Кучер ухмыльнулся и в замешательстве переступил с ноги на ногу.
— Сказать по правде, сэр, я незадолго до этого женился, и фамилия моей жены, пока она не сменила ее на мою, была такая же, как у леди, только просто Глайд, сэр, — сказал кучер. — Сама леди назвала свое имя. ‘Ваше имя на сундуках, мэм?’ — спросил я. ‘Да, — говорит она. — Моя фамилия проставлена на багаже — леди Глайд’. — ‘Вот как! — думаю я. — Я никогда не запоминаю всякие знатные фамилии, но эта мне хорошо знакома’. А насчет того, когда это было — год назад или нет, — вот этого не помню, сэр. Но могу под присягой показать про толстого джентльмена и про фамилию леди.
То, что он не помнил, какого числа он ездил на вокзал, было несущественно — число было проставлено черным по белому в книге заказов его хозяина. Я понял, что теперь в моих руках те простые, ясные факты, с помощью которых я могу одним ударом доказать несостоятельность заговора графа. Не колеблясь ни минуты, я отвел хозяина в сторону и рассказал ему, какую важную роль сыграла его книга заказов и свидетельство кучера. Условившись возместить ему убыток, если кучеру придется уехать со мной дня на два, на три, я снял копию с заказа графа, точность которой засвидетельствовал сам хозяин. С Джоном Оэном я условился, что он будет в моем распоряжении в течение трех дней или дольше, если это понадобится.
Теперь у меня были все нужные мне бумаги вместе с медицинским свидетельством о смерти и письмом сэра Персиваля.
С этими письменными доказательствами и с устным ответом кучера я направился к конторе мистера Кирла. Я хотел рассказать ему, во-первых, обо всем, что я сделал, во-вторых, предупредить его о моем намерении повезти мою жену завтра в Лиммеридж, с тем чтобы ее публично признали в доме ее дяди. Я считал, что мистер Кирл должен сам решить, поедет ли он с нами как поверенный мистера Фэрли, чтобы в интересах семьи присутствовать при этом событии.
Я не стану рассказывать об удивлении мистера Кирла и о том, как он отозвался о моем поведении во время расследования. Необходимо только отметить, что он сразу же решил сопровождать нас в Кумберленд.

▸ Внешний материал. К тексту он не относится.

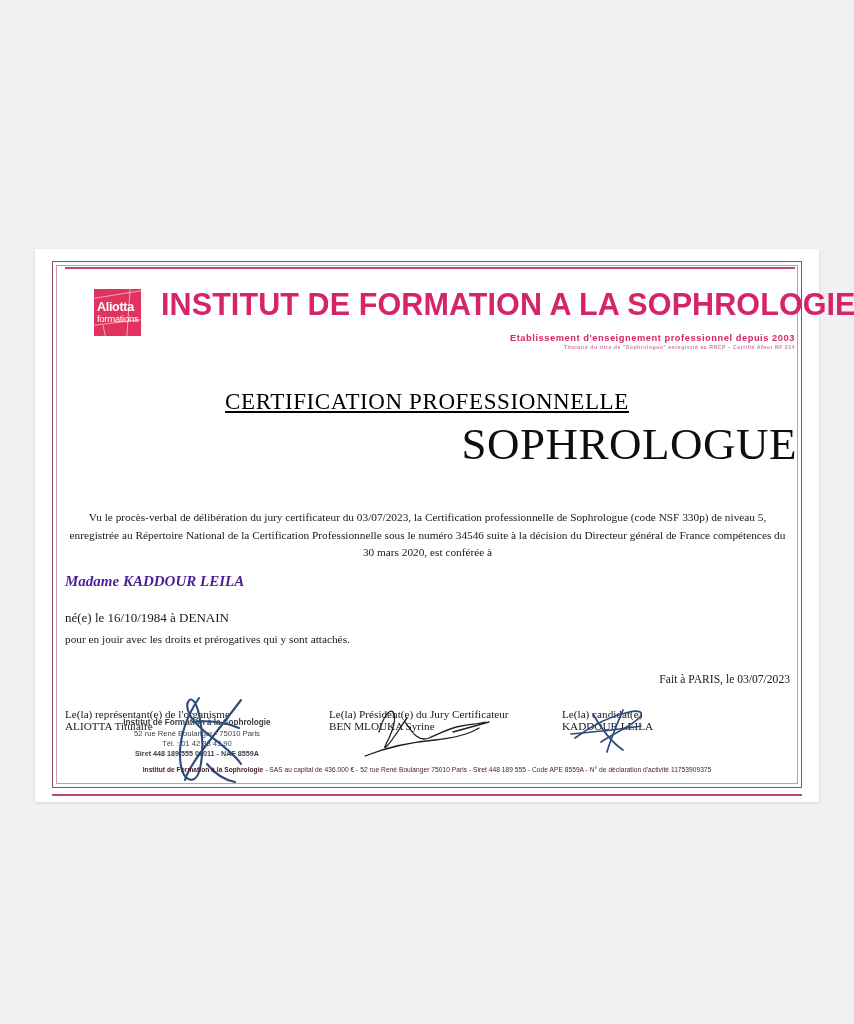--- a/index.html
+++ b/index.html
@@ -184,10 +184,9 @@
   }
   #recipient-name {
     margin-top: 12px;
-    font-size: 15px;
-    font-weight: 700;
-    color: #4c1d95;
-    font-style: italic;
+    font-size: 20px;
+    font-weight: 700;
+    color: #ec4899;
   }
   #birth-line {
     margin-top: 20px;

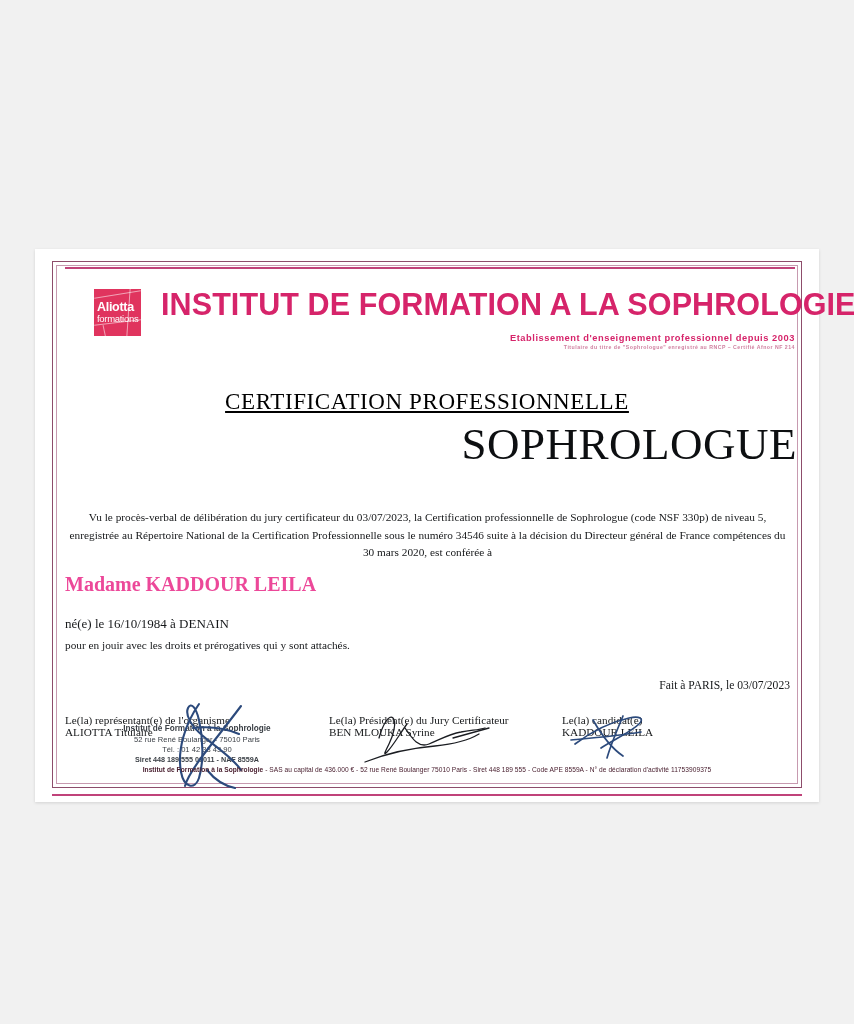--- a/index.html
+++ b/index.html
@@ -189,8 +189,8 @@
     color: #ec4899;
   }
   #birth-line {
-    margin-top: 20px;
-    font-size: 13px;
+    margin-top: 12px;
+    font-size: 16px;
     color: #16181a;
   }
   #rights-line {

Мы поехали туда рано утром на следующий же день. Лора, Мэриан, мистер Кирл и я — в одном купе, а Джон Оэн с клерком мистера Кирла — в другом. Приехав в Лиммеридж, мы сначала отправились на ферму Тодда. У меня было твердое намерение ввести Лору в дом ее дяди только после того, как он признает ее своей племянницей. Я предоставил Мэриан договориться с миссис Тодд (которая не могла прийти в себя от изумления) о том, где они разместятся на ночь, условился с ее мужем, что Джона Оэна гостеприимно приютят у себя рабочие фермы, а затем мы с мистером Кирлом пошли в Лиммеридж.
Мне не хочется подробно описывать наше свидание с мистером Фэрли, ибо даже вспоминать об этой сцене мне противно. Скажу только, что я добился своего. Мистер Фэрли пытался вести себя с нами в обычной для него манере. Мы оставили без внимания его вежливую наглость в начале нашего разговора. Мы выслушали без сочувствия его последующие уверения, что разоблачение этой истории буквально убило его. Под конец он хныкал и ныл, как капризный ребенок. Откуда мог он знать, что его племянница жива, когда ему сказали, что она умерла? Он с удовольствием примет дорогую Лору, если только мы дадим ему время немного прийти в себя. Мы хотим уморить его, свести его в могилу? Нет? Тогда зачем торопить его? Он повторял свои возражения на всевозможные лады, пока я решительно не поставил его перед неизбежным выбором: либо он признает свою племянницу теперь, либо ему впоследствии придется проделать это публично — в зале судебного заседания. Мистер Кирл, к которому он обратился за помощью, твердо сказал ему, что он должен решить этот вопрос сию же минуту. Как этого и надо было ожидать, он выбрал то, от чего можно было поскорее отделаться, — с внезапным приливом энергии он возвестил, что не в силах больше слушать нас и что мы можем поступать, как нам заблагорассудится.
Мистер Кирл и я сразу же пошли вниз и договорились о письменном приглашении всем жителям Лиммериджа, которые присутствовали на подложных похоронах. Мы пригласили их от имени мистера Фэрли прийти завтра в его дом. Затем мы написали каменщику, изготовлявшему надгробные памятники, с просьбой прислать человека на кладбище Лиммериджа для того, чтобы стереть одну из надписей. Мистер Кирл ночевал в доме, он взял на себя труд обязать мистера Фэрли подписаться под этими приглашениями после того, как они будут ему прочтены.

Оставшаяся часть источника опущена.